A Robot, the Oscars, and Animated Features

As is so often the case in human endeavors, a decision made by the Academy of Motion Picture Arts and Sciences in 2001 to increase recognition of animation films had an unintended effect. Ten years after the first and only animated feature film was nominated for Best Picture (Beauty and the Beast), they created a new award: Best Animated Feature Film. Since that time, no animated film has ever achieved the distinction of being nominated for Best Picture, even though arguably a couple could have even won the award outright.

2008 was by some accounts a weak year for film. Not only that, but as in many of the past few years, an animated film has made it’s way onto many of the top ten lists for the year. Wall-E has been touted as “pure cinema” and a fresh look at what the medium of film can do. The question is: will this finally be the year that an animated film gets nominated for Best Picture since the animation award was created?

Wall-E is not perfect.
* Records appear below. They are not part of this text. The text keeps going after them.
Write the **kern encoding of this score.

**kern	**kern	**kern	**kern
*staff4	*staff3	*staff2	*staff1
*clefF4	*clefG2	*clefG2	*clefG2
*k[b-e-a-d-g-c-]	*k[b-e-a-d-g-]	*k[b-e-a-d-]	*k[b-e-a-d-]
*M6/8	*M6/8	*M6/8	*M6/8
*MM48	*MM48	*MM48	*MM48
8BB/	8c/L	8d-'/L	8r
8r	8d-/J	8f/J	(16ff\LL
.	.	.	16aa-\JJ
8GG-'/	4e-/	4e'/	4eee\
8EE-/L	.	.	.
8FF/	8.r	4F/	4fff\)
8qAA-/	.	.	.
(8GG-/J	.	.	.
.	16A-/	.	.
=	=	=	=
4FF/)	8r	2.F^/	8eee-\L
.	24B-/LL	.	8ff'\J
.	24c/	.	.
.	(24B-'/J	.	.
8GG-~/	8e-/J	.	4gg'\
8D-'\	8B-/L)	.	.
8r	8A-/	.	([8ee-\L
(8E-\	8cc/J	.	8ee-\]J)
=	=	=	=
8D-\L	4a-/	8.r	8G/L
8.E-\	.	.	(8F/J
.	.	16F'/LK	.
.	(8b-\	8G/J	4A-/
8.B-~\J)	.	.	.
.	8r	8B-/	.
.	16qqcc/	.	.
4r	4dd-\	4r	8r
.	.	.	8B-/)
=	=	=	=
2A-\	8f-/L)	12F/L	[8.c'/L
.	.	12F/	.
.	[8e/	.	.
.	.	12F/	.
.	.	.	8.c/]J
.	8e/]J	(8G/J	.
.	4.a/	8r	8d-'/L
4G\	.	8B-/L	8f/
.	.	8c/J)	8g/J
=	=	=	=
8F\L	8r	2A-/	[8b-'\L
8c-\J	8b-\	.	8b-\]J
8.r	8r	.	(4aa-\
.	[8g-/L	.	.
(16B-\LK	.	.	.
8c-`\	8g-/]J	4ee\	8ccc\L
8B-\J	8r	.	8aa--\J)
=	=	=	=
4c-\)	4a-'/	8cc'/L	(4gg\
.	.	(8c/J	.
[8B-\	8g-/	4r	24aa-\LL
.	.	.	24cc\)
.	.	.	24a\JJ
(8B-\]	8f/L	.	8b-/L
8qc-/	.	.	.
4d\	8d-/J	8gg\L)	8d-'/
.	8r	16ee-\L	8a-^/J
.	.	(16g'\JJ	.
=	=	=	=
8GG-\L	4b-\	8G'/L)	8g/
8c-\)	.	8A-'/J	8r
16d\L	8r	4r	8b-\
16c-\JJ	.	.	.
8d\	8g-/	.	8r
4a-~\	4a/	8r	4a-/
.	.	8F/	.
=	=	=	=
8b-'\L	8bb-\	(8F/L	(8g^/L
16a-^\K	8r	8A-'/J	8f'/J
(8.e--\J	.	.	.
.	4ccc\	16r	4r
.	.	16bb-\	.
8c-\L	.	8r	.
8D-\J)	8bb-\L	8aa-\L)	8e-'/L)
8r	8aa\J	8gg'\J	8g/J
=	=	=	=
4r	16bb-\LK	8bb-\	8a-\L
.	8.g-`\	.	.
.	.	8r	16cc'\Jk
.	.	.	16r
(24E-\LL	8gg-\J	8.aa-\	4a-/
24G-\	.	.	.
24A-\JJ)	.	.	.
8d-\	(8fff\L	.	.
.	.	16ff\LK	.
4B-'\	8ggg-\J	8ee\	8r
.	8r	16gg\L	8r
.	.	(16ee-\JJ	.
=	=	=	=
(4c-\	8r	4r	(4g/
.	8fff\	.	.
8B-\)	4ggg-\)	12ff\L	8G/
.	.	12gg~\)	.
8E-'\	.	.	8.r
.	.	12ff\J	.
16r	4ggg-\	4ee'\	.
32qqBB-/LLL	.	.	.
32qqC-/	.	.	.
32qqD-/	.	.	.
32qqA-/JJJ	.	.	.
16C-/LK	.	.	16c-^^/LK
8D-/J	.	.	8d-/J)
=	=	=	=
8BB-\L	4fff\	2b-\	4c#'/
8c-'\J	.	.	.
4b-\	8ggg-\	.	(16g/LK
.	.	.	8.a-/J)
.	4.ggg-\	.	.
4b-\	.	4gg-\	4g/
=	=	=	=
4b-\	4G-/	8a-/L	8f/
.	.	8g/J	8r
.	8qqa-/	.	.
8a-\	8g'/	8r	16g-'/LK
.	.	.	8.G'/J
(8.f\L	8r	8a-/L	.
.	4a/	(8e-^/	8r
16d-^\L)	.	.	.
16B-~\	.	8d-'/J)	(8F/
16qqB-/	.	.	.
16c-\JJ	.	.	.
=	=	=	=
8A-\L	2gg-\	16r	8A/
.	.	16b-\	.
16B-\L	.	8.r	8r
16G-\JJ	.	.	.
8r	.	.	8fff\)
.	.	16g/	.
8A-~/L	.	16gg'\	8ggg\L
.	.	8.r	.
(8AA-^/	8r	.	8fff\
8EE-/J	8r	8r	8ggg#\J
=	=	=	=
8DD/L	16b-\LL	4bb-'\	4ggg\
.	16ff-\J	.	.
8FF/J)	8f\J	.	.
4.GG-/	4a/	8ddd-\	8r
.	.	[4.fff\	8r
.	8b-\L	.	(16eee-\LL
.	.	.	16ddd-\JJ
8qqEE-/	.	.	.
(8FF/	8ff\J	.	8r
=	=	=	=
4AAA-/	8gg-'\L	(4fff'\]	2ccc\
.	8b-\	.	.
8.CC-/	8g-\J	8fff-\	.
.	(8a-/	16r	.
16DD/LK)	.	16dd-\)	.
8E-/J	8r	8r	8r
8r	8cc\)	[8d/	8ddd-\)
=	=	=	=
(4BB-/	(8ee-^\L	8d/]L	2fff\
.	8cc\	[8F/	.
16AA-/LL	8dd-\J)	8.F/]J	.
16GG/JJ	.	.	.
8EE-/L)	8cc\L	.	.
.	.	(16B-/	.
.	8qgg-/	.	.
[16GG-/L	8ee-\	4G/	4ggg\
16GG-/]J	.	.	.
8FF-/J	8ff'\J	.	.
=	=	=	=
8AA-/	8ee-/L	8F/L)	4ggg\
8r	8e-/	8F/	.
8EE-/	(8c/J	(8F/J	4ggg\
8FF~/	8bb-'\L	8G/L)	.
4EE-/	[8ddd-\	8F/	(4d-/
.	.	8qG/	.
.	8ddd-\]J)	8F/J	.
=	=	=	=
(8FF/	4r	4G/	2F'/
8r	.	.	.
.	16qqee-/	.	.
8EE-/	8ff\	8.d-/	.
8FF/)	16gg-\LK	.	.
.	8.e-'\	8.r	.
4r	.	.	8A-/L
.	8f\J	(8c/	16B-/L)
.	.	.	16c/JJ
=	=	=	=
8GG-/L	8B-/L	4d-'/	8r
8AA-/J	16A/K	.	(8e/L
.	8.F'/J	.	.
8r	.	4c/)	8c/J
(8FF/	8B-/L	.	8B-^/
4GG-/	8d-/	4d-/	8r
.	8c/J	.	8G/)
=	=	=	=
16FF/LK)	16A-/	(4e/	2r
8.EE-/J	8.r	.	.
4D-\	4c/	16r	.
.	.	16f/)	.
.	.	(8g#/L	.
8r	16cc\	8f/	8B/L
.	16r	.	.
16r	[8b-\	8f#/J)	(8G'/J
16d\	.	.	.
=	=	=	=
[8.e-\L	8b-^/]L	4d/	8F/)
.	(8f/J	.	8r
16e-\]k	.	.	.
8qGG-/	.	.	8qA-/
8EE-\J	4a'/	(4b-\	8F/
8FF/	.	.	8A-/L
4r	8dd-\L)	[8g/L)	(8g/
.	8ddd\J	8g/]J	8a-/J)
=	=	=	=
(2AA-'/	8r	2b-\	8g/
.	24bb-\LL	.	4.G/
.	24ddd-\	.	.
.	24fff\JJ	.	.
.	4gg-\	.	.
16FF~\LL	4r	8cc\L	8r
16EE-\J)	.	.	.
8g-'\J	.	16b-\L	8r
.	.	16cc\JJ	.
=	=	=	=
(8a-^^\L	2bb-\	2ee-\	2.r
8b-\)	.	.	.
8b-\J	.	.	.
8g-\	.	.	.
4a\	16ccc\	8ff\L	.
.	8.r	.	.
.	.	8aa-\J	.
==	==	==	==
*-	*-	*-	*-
The live action humans and their transition to animation over the years is less than convincing. That being said, the first half of the film is an experience in visual storytelling unlike hardly any film has achieved since the silent era of film. The way the filmmakers communicate Wall-E’s personality and tell an engaging story with very little dialogue or current points of reference is amazing.

At first glance the message is obvious and slightly heavy handed. However, the ecological “Don’t liter!” imperative is not the real point of the story. This is a story of culture, societal interaction, life, and love. The truly subtle commentary is deftly balanced between the anthropomorphized robots and the personality deficient blobs of flesh posing as humanity. Check it out.